The study was performed in a clinical and translational research center.

PARTICIPANTS:

Five intraportal islet and six portally drained pancreas transplant recipients participated in the study.

INTERVENTION:

Subjects underwent glucose-potentiated arginine testing with GLP-1 (1.5 pmol . kg(-1) . min(-1)) or placebo infused on alternate randomized occasions, with 5 g arginine injected under basal and hyperglycemic clamp conditions.

RESULTS:

Basal glucose was lower with increases in insulin and decreases in glucagon during GLP-1 vs. placebo in both groups.
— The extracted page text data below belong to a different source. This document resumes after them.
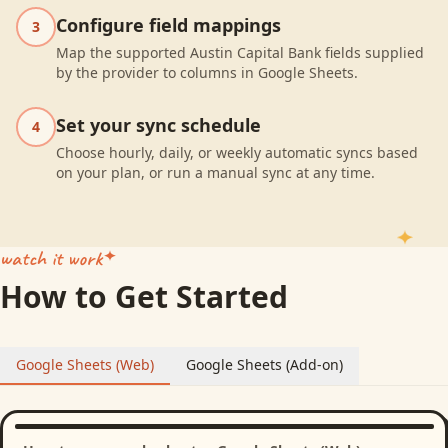
Configure field mappings
3
Map the supported Austin Capital Bank fields supplied
by the provider to columns in Google Sheets.
Set your sync schedule
4
Choose hourly, daily, or weekly automatic syncs based
on your plan, or run a manual sync at any time.
watch it work
How to Get Started
Google Sheets (Web)
Google Sheets (Add-on)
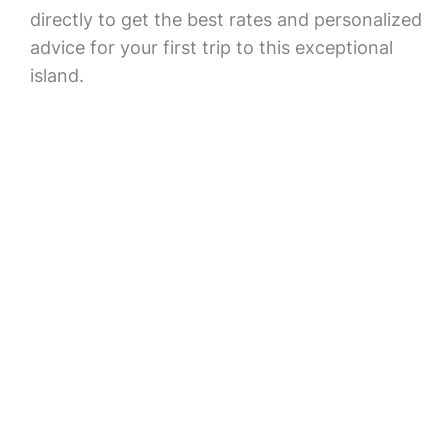
directly to get the best rates and personalized
advice for your first trip to this exceptional
island.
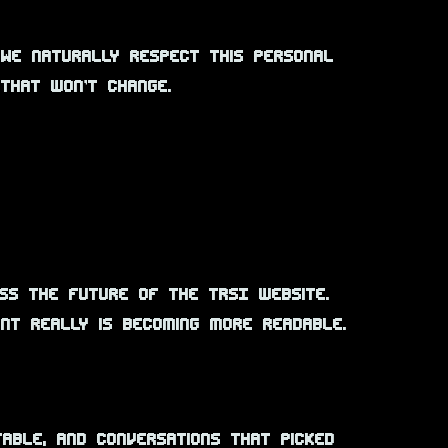
 We naturally respect this personal
 that won’t change.
cuss the future of the TRSI website.
ont really is becoming more readable.
table, and conversations that picked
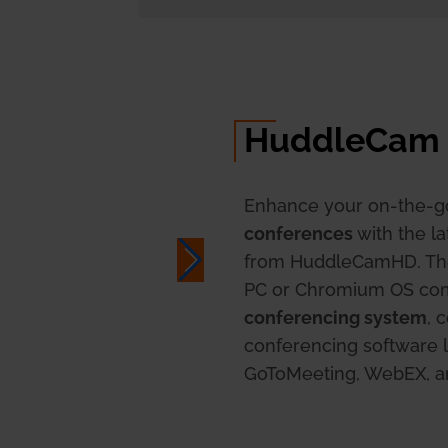
HuddleCam
Enhance your on-the-g
conferences
with the l
from HuddleCamHD. T
PC or Chromium OS com
conferencing system
, 
conferencing software l
GoToMeeting, WebEX,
During the hyperglycemic clamp, a significantly greater glucose infusion rate was required with GLP-1 vs. placebo in both groups (P < 0.05), an effect more pronounced in the pancreas vs. islet group (P < 0.01). The increased glucose infusion rate was associated with significant increases in second-phase insulin secretion in both groups (P < 0.05) that also tended to be greater in the pancreas vs. islet group (P = 0.08), whereas glucagon was equivalently suppressed by the hyperglycemic clamp during GLP-1 and placebo infusions in both groups. The GLP-1-induced increase in second-phase insulin correlated with the beta-cell secretory capacity (P < 0.001). The proinsulin secretory ratio (PISR) during glucose-potentiated arginine was significantly greater with GLP-1 vs. placebo infusion in both groups (P < 0.05).

CONCLUSIONS:

GLP-1 induced enhancement of glucose-dependent insulin secretion, but not glucagon suppression, in islet and pancreas transplant recipients, an effect dependent on the functional beta-cell mass that may be associated with depletion of mature beta-cell secretory granules.